2. Shot to the Heart
Continuing on the theme of getting a bright idea and willfully ignoring all current wisdom and safety protocol, Werner Forssmann made great strides in medical science by stabbing himself in the heart. On purpose.
In 1929 Forsmann was a surgical trainee when he got the idea that a catheter could be inserted into the heart to inject medications or dyes or maybe just for laughs. Forbidden from the procedure by the department head, Forsmann convinced an operating room nurse to help him. While she was under the impression the procedure would be carried out on her, Forsmann instead gave her a sedative, shackled her to the operating table, then made an incision in his own arm and threaded a catheter into the antecubital vein. At this point he released the nurse, walked to the x-ray room, and finished pushing the catheter into his right ventricular cavity with the help of a fluoroscope. Understandably the department head was a bit miffed.
1. THE GOGGLES, THEY DO NOTHING!
Particle accelerators are basically giant guns that shoot a proton "bullet" (okay, maybe more of a beam) at pretty much the speed of light.
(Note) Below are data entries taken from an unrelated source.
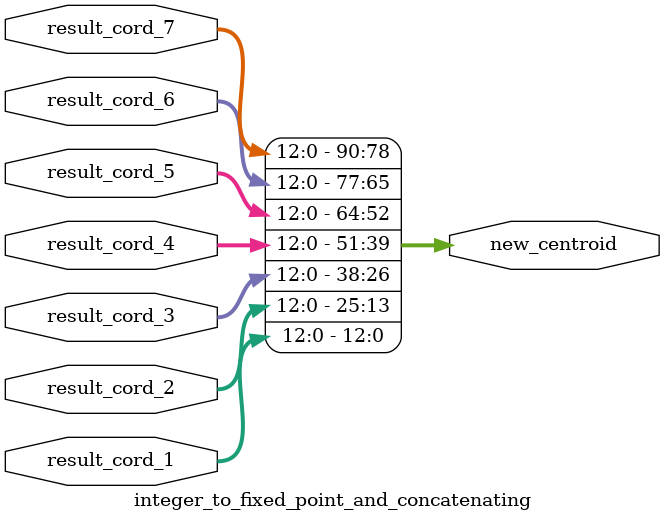
<source format=sv>
/*------------------------------------------------------------------------------
 * File          : integer_to_fixed_point_and_concatenating.sv
 * Project       : MLProject
 * Author        : epedlh
 * Creation date : Nov 6, 2019
 * Description   :
 *------------------------------------------------------------------------------*/

module integer_to_fixed_point_and_concatenating
#(
		tc_mode          = 0,
		rem_mode         =1,
		accum_width      = 7*22,
		addrWidth        = 8,
		dataWidth        = 91,
		centroid_num     =8,
		accum_cord_width = 22,
		cordinate_width  = 13,
		count_width      = 10
	)
	(
		input [accum_cord_width-1:0] result_cord_1,
		input [accum_cord_width-1:0] result_cord_2,
		input [accum_cord_width-1:0] result_cord_3,
		input [accum_cord_width-1:0] result_cord_4,
		input [accum_cord_width-1:0] result_cord_5,
		input [accum_cord_width-1:0] result_cord_6,
		input [accum_cord_width-1:0] result_cord_7,
		output [dataWidth-1:0] new_centroid
	);
	// need to adress MSB problem
	assign new_centroid[1*cordinate_width-1:0*cordinate_width] = result_cord_1[1*cordinate_width-1:0*cordinate_width];
	assign new_centroid[2*cordinate_width-1:1*cordinate_width] = result_cord_2[1*cordinate_width-1:0*cordinate_width];
	assign new_centroid[3*cordinate_width-1:2*cordinate_width] = result_cord_3[1*cordinate_width-1:0*cordinate_width];
	assign new_centroid[4*cordinate_width-1:3*cordinate_width] = result_cord_4[1*cordinate_width-1:0*cordinate_width];
	assign new_centroid[5*cordinate_width-1:4*cordinate_width] = result_cord_5[1*cordinate_width-1:0*cordinate_width];
	assign new_centroid[6*cordinate_width-1:5*cordinate_width] = result_cord_6[1*cordinate_width-1:0*cordinate_width];
	assign new_centroid[7*cordinate_width-1:6*cordinate_width] = result_cord_7[1*cordinate_width-1:0*cordinate_width];

endmodule : integer_to_fixed_point_and_concatenating
</source>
Used correctly they can smash apart fundamental particles into even smaller particles and tell us much about what the universe is made of. Used incorrectly they can cause all kinds of havoc....
As Anatoli Petrovich Bugorski found out in 1978. He was working at the Institute for High Energy Physics in Protvino, Russia. Their Synchrotron U-70 was malfunctioning and, as Anatoli stuck his head into the guts of the machine to suss out the problem, he took a proton bullet through his brain.
Despite having the beam burn through his skull and brain tissue, and despite the proton beam measuring 400 times the lethal amount of radiation for a human, Bugorski only suffered hearing loss in one ear, facial paralysis on his left side, and developed mild seizures in later life. He even earned his PhD although I can imagine his dissertation defense involved a lot of pointing and laughing on the part of the PhD panel.